Data for review Block Start
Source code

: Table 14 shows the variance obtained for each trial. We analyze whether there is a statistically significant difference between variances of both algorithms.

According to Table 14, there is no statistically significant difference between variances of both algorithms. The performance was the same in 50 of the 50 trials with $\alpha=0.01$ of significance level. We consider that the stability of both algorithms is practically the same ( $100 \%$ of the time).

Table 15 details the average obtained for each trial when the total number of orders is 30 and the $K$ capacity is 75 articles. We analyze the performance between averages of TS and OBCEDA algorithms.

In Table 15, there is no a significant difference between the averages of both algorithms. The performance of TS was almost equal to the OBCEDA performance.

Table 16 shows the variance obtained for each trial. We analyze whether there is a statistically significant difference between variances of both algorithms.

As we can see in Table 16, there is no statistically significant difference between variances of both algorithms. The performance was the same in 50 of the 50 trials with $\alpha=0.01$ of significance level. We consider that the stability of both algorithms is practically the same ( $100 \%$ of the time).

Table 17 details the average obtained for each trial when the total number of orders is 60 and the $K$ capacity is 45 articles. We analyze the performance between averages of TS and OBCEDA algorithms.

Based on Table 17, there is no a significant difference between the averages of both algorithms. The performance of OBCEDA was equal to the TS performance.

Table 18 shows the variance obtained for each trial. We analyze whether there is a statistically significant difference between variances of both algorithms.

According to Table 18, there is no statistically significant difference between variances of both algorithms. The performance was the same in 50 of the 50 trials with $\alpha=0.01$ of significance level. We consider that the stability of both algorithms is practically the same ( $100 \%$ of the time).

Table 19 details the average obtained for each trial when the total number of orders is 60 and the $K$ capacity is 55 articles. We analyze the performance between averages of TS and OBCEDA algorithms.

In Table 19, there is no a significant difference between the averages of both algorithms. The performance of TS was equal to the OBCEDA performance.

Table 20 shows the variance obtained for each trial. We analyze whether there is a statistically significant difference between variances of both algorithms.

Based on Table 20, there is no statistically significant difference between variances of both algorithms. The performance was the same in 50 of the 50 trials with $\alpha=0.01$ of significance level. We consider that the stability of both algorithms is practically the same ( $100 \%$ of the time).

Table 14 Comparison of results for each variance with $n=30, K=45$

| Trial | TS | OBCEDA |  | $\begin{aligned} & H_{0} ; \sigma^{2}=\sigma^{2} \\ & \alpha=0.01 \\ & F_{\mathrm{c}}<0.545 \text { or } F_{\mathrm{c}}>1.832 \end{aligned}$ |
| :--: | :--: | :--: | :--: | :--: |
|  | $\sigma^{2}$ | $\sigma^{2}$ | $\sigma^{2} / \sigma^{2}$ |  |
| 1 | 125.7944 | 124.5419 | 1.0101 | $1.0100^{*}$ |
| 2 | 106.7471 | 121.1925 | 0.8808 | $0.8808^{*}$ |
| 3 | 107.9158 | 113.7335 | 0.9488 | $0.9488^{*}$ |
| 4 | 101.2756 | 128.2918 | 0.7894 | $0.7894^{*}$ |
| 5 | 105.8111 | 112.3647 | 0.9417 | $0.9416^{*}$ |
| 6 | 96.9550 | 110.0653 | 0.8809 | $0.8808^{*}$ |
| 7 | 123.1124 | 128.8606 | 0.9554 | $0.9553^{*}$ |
Data for review Block End
Data for review Block Start
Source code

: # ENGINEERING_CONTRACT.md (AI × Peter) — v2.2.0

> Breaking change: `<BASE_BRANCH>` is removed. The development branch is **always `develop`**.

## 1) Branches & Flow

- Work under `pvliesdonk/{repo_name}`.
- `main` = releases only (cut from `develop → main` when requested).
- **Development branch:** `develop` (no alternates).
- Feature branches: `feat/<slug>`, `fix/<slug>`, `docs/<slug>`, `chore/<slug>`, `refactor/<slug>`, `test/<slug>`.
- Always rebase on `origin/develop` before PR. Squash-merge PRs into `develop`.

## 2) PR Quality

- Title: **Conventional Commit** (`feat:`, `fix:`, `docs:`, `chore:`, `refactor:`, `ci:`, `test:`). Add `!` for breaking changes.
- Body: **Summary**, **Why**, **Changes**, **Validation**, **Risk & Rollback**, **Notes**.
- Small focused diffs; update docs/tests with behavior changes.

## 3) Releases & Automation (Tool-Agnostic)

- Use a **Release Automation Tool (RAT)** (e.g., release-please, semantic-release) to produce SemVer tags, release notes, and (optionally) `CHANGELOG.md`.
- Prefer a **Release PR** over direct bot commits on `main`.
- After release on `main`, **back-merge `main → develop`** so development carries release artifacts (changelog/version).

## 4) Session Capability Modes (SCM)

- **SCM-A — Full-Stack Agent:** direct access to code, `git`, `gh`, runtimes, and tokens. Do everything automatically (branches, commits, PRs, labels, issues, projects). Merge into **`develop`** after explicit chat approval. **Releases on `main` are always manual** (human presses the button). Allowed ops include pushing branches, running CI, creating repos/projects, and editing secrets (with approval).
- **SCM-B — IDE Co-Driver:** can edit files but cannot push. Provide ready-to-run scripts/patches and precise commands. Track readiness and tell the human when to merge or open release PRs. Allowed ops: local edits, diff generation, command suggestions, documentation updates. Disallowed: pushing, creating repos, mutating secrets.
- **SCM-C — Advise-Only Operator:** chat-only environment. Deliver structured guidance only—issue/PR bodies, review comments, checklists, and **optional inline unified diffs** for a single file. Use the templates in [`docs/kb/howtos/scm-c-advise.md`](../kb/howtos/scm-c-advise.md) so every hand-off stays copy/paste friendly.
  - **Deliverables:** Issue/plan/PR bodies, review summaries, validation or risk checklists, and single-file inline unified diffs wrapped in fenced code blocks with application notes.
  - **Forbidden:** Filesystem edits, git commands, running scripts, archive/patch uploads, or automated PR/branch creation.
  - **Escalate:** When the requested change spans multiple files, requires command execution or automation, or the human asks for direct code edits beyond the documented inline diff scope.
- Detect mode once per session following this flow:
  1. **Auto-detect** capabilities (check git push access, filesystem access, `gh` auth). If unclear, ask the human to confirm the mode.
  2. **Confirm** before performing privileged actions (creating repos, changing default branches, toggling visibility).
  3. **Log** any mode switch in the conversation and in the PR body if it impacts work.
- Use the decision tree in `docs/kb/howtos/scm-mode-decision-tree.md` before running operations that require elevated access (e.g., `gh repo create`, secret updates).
Data for review Block End
== Work request ==
Among the lines above, find those containing the word "shows" and copy each.

== Written answer ==
: Table 14 shows the variance obtained for each trial. We analyze whether there is a statistically significant difference between variances of both algorithms.
Table 16 shows the variance obtained for each trial. We analyze whether there is a statistically significant difference between variances of both algorithms.
Table 18 shows the variance obtained for each trial. We analyze whether there is a statistically significant difference between variances of both algorithms.
Table 20 shows the variance obtained for each trial. We analyze whether there is a statistically significant difference between variances of both algorithms.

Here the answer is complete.